An important new facet of the track will be to an XDMoD analytical framework so that a wider community can employ the tool to study CI issues both within ACCESS and on other CI ecosystems. A new open data analytics framework, using Jupyter Notebook, Python, and other tools, will allow creative and ad hoc analytics to discover insights from the vast amount of system usage data available and to improve the overall understanding of CI. Open XDMoD will be offered for installation at campuses.
Coordination
Towns wrapped up the presentations with an overview of the OpenCI ACCESS Coordination Office. Towns will serve as the PI, with support from Co-PIs at the San Diego Supercomputer Center and Georgia Tech.
Leveraging deep knowledge of XSEDE and its lessons learned, the coordination office will emphasize a seamless transition to ACCESS for users and resource providers. It will develop collaboration tools to support inter-track communications and coordinate outreach, DEI, and evaluation efforts across the program. It will also communicate with stakeholders to optimize ACCESS’s impact and take advantage of opportunities to improve the program.
Accessing ACCESS
Users with a current project and allocations awarded via XSEDE should notice no changes to their resource access after August. ACCESS and the Service/Resource Providers have agreed to honor all XSEDE-awarded allocations until they expire. This includes projects awarded at the upcoming August XRAC meeting with a start date of Oct. 1, 2022.
Users with an XSEDE-awarded research project that expires on Dec. 31, 2022, should continue to plan for a proposal submission window of Sept. 15 to Oct. 15, 2022, under the existing XRAC guidelines. ACCESS is supporting this “bridge” meeting to make sure no project falls through the cracks.
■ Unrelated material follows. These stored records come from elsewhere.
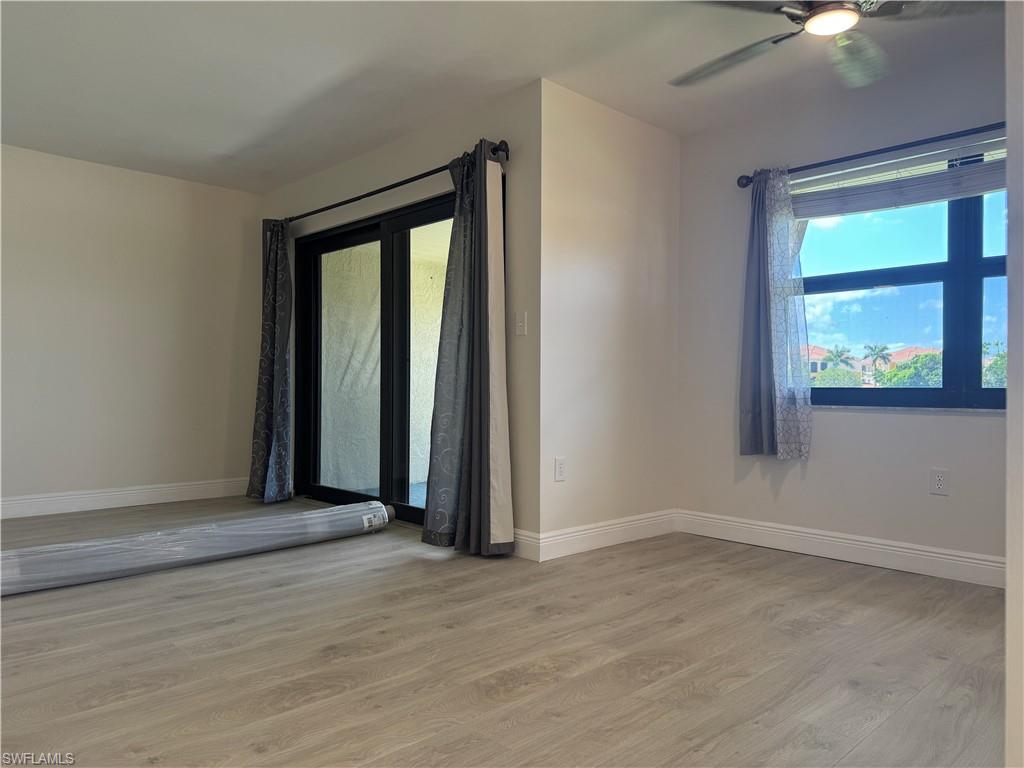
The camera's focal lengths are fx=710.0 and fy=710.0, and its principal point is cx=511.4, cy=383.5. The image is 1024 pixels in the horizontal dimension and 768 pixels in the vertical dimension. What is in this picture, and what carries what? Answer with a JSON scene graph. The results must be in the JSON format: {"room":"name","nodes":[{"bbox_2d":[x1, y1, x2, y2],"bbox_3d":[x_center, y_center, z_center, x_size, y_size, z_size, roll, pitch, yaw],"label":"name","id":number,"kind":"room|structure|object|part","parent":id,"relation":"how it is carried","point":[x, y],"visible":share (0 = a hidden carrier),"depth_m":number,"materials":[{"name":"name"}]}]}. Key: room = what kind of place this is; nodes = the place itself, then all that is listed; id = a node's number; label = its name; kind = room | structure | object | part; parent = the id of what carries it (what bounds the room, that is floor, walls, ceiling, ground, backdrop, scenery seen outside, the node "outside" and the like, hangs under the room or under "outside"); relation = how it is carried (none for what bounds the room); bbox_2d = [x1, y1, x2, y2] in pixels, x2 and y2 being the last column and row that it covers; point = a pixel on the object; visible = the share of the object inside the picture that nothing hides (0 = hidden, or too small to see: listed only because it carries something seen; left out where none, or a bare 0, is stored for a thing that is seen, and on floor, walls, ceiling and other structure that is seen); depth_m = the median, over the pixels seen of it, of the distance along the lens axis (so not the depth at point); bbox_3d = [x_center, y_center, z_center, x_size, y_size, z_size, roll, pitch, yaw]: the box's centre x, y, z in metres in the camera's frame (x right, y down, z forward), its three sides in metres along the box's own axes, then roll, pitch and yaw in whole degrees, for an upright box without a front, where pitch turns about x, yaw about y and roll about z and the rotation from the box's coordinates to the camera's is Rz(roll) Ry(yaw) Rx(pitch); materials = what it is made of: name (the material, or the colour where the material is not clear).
{"room":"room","nodes":[
{"label":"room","id":0,"kind":"room"},
{"bbox_2d":[0,144,261,512],"bbox_3d":[-3.507,-0.351,4.563,4.063,2.467,0.165,0,0,-44],"label":"left wall","id":1,"kind":"structure","parent":0,"point":[166,192],"depth_m":5.11,"materials":[{"name":"paint"}]},
{"bbox_2d":[0,477,250,519],"bbox_3d":[-3.391,0.814,4.561,3.734,0.128,0.017,0,0,-44],"label":"baseboard","id":2,"kind":"structure","parent":1,"relation":"attached to","point":[41,500],"depth_m":5.09,"materials":[{"name":"white paint"}]},
{"bbox_2d":[255,81,541,551],"bbox_3d":[-0.968,-0.322,4.853,0.173,2.465,3.193,0,0,-44],"label":"sliding door wall","id":3,"kind":"structure","parent":0,"point":[391,171],"depth_m":3.83,"materials":[{"name":"paint"}]},
{"bbox_2d":[296,191,459,524],"bbox_3d":[-0.820,-0.109,4.719,0.152,2.036,2.151,0,0,-44],"label":"sliding glass door","id":4,"kind":"structure","parent":3,"relation":"in","point":[314,244],"depth_m":4.81,"materials":[{"name":"glass"}]},
{"bbox_2d":[274,143,508,225],"bbox_3d":[-0.880,-1.224,4.595,0.131,0.071,2.551,0,0,-44],"label":"curtain rod","id":5,"kind":"object","parent":3,"relation":"attached to","point":[401,183],"visible":0.75,"depth_m":4.31,"materials":[{"name":"black metal"}]},
{"bbox_2d":[246,216,293,503],"bbox_3d":[-1.825,-0.203,5.339,0.201,2.162,0.508,0,0,-44],"label":"curtain","id":6,"kind":"object","parent":5,"relation":"hanging from","point":[270,308],"visible":0.97,"depth_m":5.32,"materials":[{"name":"fabric"}]},
{"bbox_2d":[421,141,514,555],"bbox_3d":[-0.237,-0.188,3.718,0.206,2.156,0.546,0,0,-44],"label":"curtain","id":7,"kind":"object","parent":5,"relation":"hanging from","point":[458,233],"visible":0.97,"depth_m":3.69,"materials":[{"name":"fabric"}]},
{"bbox_2d":[514,311,526,335],"bbox_3d":[0.041,-0.314,3.686,0.019,0.118,0.071,0,0,-44],"label":"light switch","id":8,"kind":"object","parent":3,"relation":"attached to","point":[518,323],"visible":0.99,"depth_m":3.69,"materials":[{"name":"white plastic"}]},
{"bbox_2d":[511,529,539,561],"bbox_3d":[-0.274,0.830,4.024,0.015,0.132,1.239,0,0,-44],"label":"baseboard","id":9,"kind":"structure","parent":3,"relation":"attached to","point":[526,538],"depth_m":3.65,"materials":[{"name":"white paint"}]},
{"bbox_2d":[0,0,1003,191],"bbox_3d":[-0.591,-1.615,2.417,5.356,0.122,6.906,0,0,-44],"label":"ceiling","id":10,"kind":"structure","parent":0,"point":[225,140],"depth_m":3.48,"materials":[{"name":"white paint"}]},
{"bbox_2d":[670,0,985,90],"bbox_3d":[1.086,-1.366,2.384,1.244,0.372,1.261,0,0,-26],"label":"ceiling fan","id":11,"kind":"object","parent":10,"relation":"hanging from","point":[815,13],"visible":0.99,"depth_m":2.43,"materials":[{"name":"metal"}]},
{"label":"fan blade","id":12,"kind":"part","parent":11,"relation":"part of","materials":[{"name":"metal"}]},
{"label":"fan blade","id":13,"kind":"part","parent":11,"relation":"part of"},
{"bbox_2d":[0,495,1007,767],"bbox_3d":[-0.717,0.943,2.470,5.624,0.110,6.948,0,0,-44],"label":"floor","id":14,"kind":"structure","parent":0,"point":[329,635],"depth_m":2.32,"materials":[{"name":"brown wood"}]},
{"bbox_2d":[0,498,399,595],"bbox_3d":[-1.588,0.791,3.603,2.265,0.184,0.300,0,0,-44],"label":"plastic roll","id":15,"kind":"object","parent":14,"relation":"on","point":[126,541],"visible":0.98,"depth_m":3.44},
{"bbox_2d":[536,80,681,553],"bbox_3d":[0.570,-0.320,4.107,1.253,2.469,0.164,0,0,-44],"label":"side wall","id":16,"kind":"structure","parent":0,"point":[658,140],"depth_m":3.94,"materials":[{"name":"paint"}]},
{"bbox_2d":[554,457,566,480],"bbox_3d":[0.256,0.446,3.713,0.073,0.117,0.009,0,0,-44],"label":"wall socket","id":17,"kind":"object","parent":16,"relation":"attached to","point":[560,465],"visible":0.99,"depth_m":3.71,"materials":[{"name":"white plastic"}]},
{"bbox_2d":[534,509,679,561],"bbox_3d":[0.572,0.835,3.988,1.166,0.128,0.016,0,0,-44],"label":"baseboard","id":18,"kind":"structure","parent":16,"relation":"attached to","point":[626,523],"depth_m":3.90,"materials":[{"name":"white paint"}]},
{"bbox_2d":[678,45,1006,574],"bbox_3d":[2.113,-0.320,3.398,0.166,2.474,2.955,0,0,-44],"label":"window wall","id":19,"kind":"structure","parent":0,"point":[974,427],"depth_m":3.76,"materials":[{"name":"paint"}]},
{"bbox_2d":[676,509,1001,587],"bbox_3d":[1.940,0.840,3.424,0.016,0.128,2.595,0,0,-44],"label":"baseboard","id":20,"kind":"structure","parent":19,"relation":"attached to","point":[872,545],"depth_m":3.62,"materials":[{"name":"white paint"}]},
{"bbox_2d":[736,121,1003,189],"bbox_3d":[2.025,-1.143,3.311,0.124,0.073,2.019,0,0,-44],"label":"curtain rod","id":21,"kind":"object","parent":19,"relation":"attached to","point":[747,177],"visible":0.74,"depth_m":3.48,"materials":[{"name":"black metal"}]},
{"bbox_2d":[738,165,812,458],"bbox_3d":[1.414,-0.398,3.843,0.142,1.587,0.441,0,0,-44],"label":"curtain","id":22,"kind":"object","parent":21,"relation":"hanging from","point":[762,399],"visible":0.97,"depth_m":3.84,"materials":[{"name":"grey fabric"}]},
{"bbox_2d":[795,146,1006,411],"bbox_3d":[2.090,-0.481,3.441,0.103,1.292,1.614,0,0,-44],"label":"window","id":23,"kind":"structure","parent":19,"relation":"in","point":[969,338],"depth_m":3.50,"materials":[{"name":"glass"}]},
{"bbox_2d":[790,133,1005,220],"bbox_3d":[2.003,-1.014,3.451,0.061,0.242,1.523,0,0,-44],"label":"window blind","id":24,"kind":"object","parent":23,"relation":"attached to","point":[980,190],"visible":0.82,"depth_m":3.50,"materials":[{"name":"white"}]},
{"bbox_2d":[929,468,949,495],"bbox_3d":[2.022,0.462,3.354,0.009,0.118,0.073,0,0,-44],"label":"wall socket","id":25,"kind":"object","parent":19,"relation":"attached to","point":[940,478],"visible":0.98,"depth_m":3.35,"materials":[{"name":"white plastic"}]},
{"bbox_2d":[1004,0,1023,767],"bbox_3d":[1.250,-0.251,1.266,0.982,2.334,0.557,0,0,-44],"label":"right wall","id":26,"kind":"structure","parent":0,"point":[1008,601],"depth_m":1.29,"materials":[{"name":"white paint"}]},
{"label":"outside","id":27,"kind":"structure","parent":0,"visible":0},
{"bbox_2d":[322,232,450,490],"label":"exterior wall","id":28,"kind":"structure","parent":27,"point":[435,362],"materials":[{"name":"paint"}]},
{"bbox_2d":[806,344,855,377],"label":"house","id":29,"kind":"structure","parent":27,"point":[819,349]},
{"bbox_2d":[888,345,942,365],"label":"house","id":30,"kind":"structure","parent":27,"point":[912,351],"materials":[{"name":"tile"}]},
{"label":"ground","id":31,"kind":"structure","parent":27,"visible":0},
{"bbox_2d":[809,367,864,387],"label":"tree","id":32,"kind":"object","parent":31,"relation":"on","point":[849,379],"visible":0.38,"materials":[{"name":"green plant"}]},
{"bbox_2d":[823,345,853,372],"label":"palm tree","id":33,"kind":"object","parent":31,"relation":"on","point":[836,356],"visible":0.69,"materials":[{"name":"green plant"}]},
{"bbox_2d":[861,343,892,376],"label":"palm tree","id":34,"kind":"object","parent":31,"relation":"on","point":[883,349],"visible":0.85,"materials":[{"name":"plant"}]},
{"bbox_2d":[879,350,943,387],"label":"tree","id":35,"kind":"object","parent":31,"relation":"on","point":[902,373],"visible":0.38,"materials":[{"name":"green plant"}]},
{"bbox_2d":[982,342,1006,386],"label":"tree","id":36,"kind":"object","parent":31,"relation":"on","point":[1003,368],"visible":0.26,"materials":[{"name":"green plant"}]}
]}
However, users with needs at the smaller end of the scale should check out the ACCESS Allocations Marketplace tiers before starting a proposal, as they may offer an expedited means of getting computing time.
The coordination office is building a website that will offer entry to ACCESS in much the same way that xsede.org has; that site is yet to be launched but will be found at access-ci.org starting Aug. 1, 2022.